WHAT YOU ARE ASKED TO DO -> The data below should be transcribed in full, with no picture included.

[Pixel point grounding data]
=== Begin Enclosure ===

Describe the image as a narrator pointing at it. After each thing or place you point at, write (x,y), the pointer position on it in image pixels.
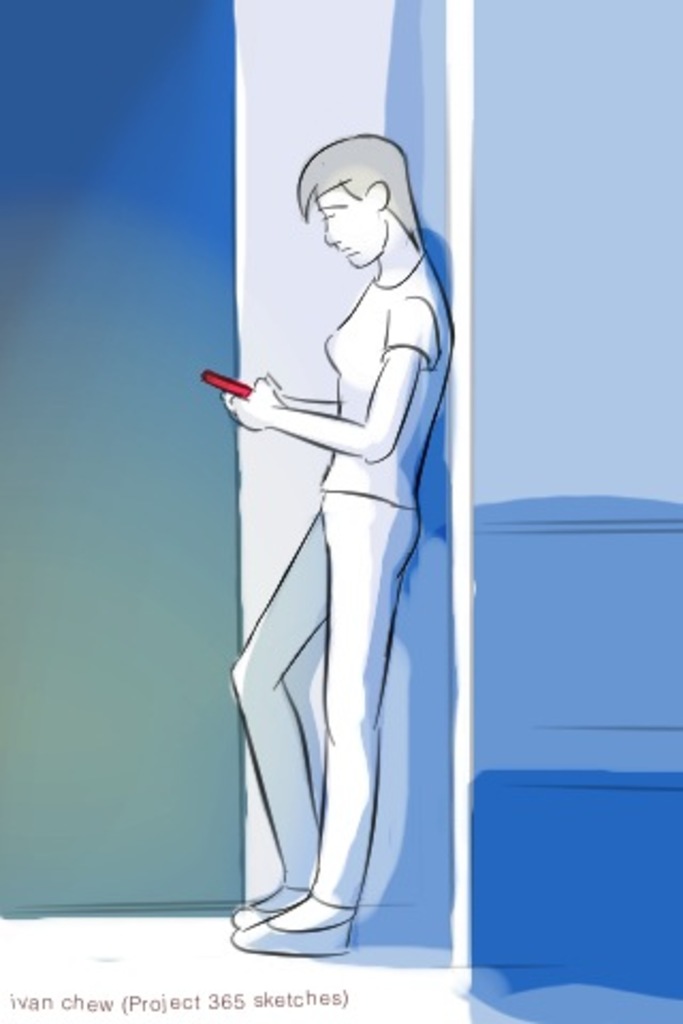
This is the drawing of a person (365,206) leaning on a wall (398,94) and holding a red mobile phone (214,382).
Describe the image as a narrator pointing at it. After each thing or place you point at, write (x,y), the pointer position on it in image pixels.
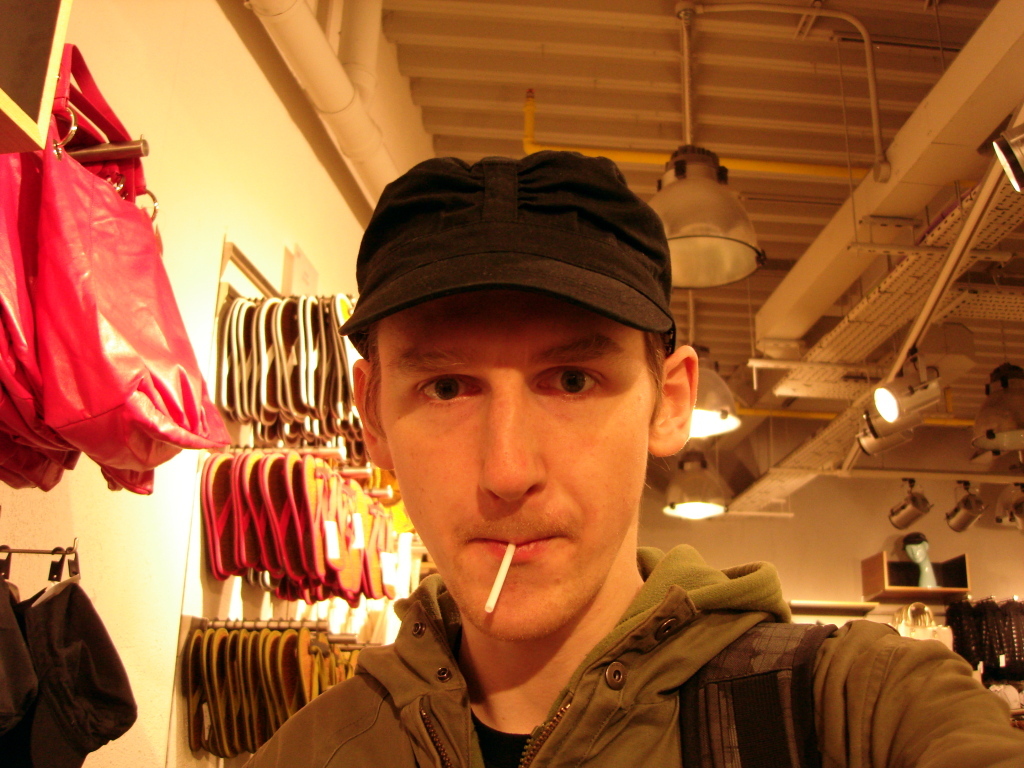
In this picture there is a boy (458,398) in the center of the image (590,345) and there are lamps (718,427) on the roof (647,34) and there are bags (52,379) and slippers (259,409), which are hanged behind the boy (377,354).
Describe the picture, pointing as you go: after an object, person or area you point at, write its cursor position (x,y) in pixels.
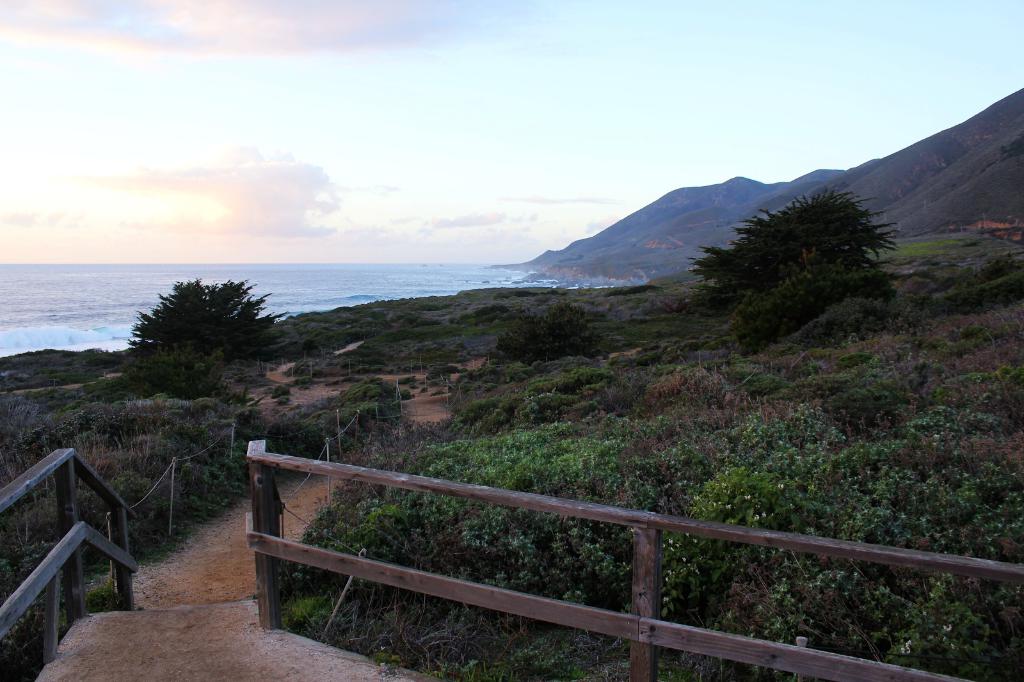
In this image we can see an ocean (104,298), mountains (731,220), trees (866,245), plants (629,459), land (617,327) covered with grass (341,368) and railing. The sky (460,256) is in blue color with some clouds (139,31).
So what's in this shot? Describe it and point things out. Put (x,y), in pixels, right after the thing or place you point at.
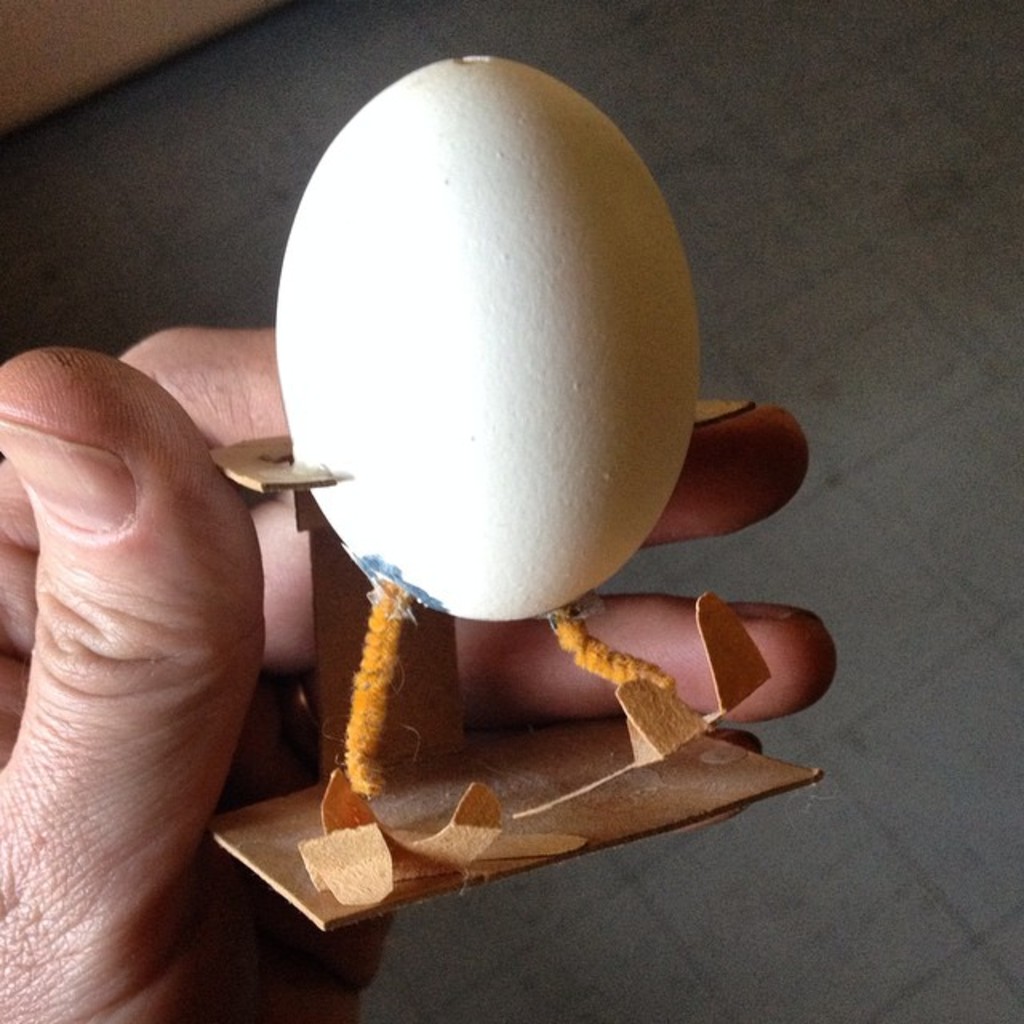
Here we can see a person hand (245,617) holding an object (426,641) and there is an egg (467,468) in it. In the background (460,1023) we can see floor (196,69).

=== End Enclosure ===

ANSWER ->
Describe the image as a narrator pointing at it. After each thing or place you point at, write (x,y), the pointer position on it in image pixels.
This is the drawing of a person (365,206) leaning on a wall (398,94) and holding a red mobile phone (214,382).
Describe the image as a narrator pointing at it. After each thing or place you point at, write (x,y), the pointer position on it in image pixels.
In this picture there is a boy (458,398) in the center of the image (590,345) and there are lamps (718,427) on the roof (647,34) and there are bags (52,379) and slippers (259,409), which are hanged behind the boy (377,354).
Describe the picture, pointing as you go: after an object, person or area you point at, write its cursor position (x,y) in pixels.
In this image we can see an ocean (104,298), mountains (731,220), trees (866,245), plants (629,459), land (617,327) covered with grass (341,368) and railing. The sky (460,256) is in blue color with some clouds (139,31).
So what's in this shot? Describe it and point things out. Put (x,y), in pixels, right after the thing or place you point at.
Here we can see a person hand (245,617) holding an object (426,641) and there is an egg (467,468) in it. In the background (460,1023) we can see floor (196,69).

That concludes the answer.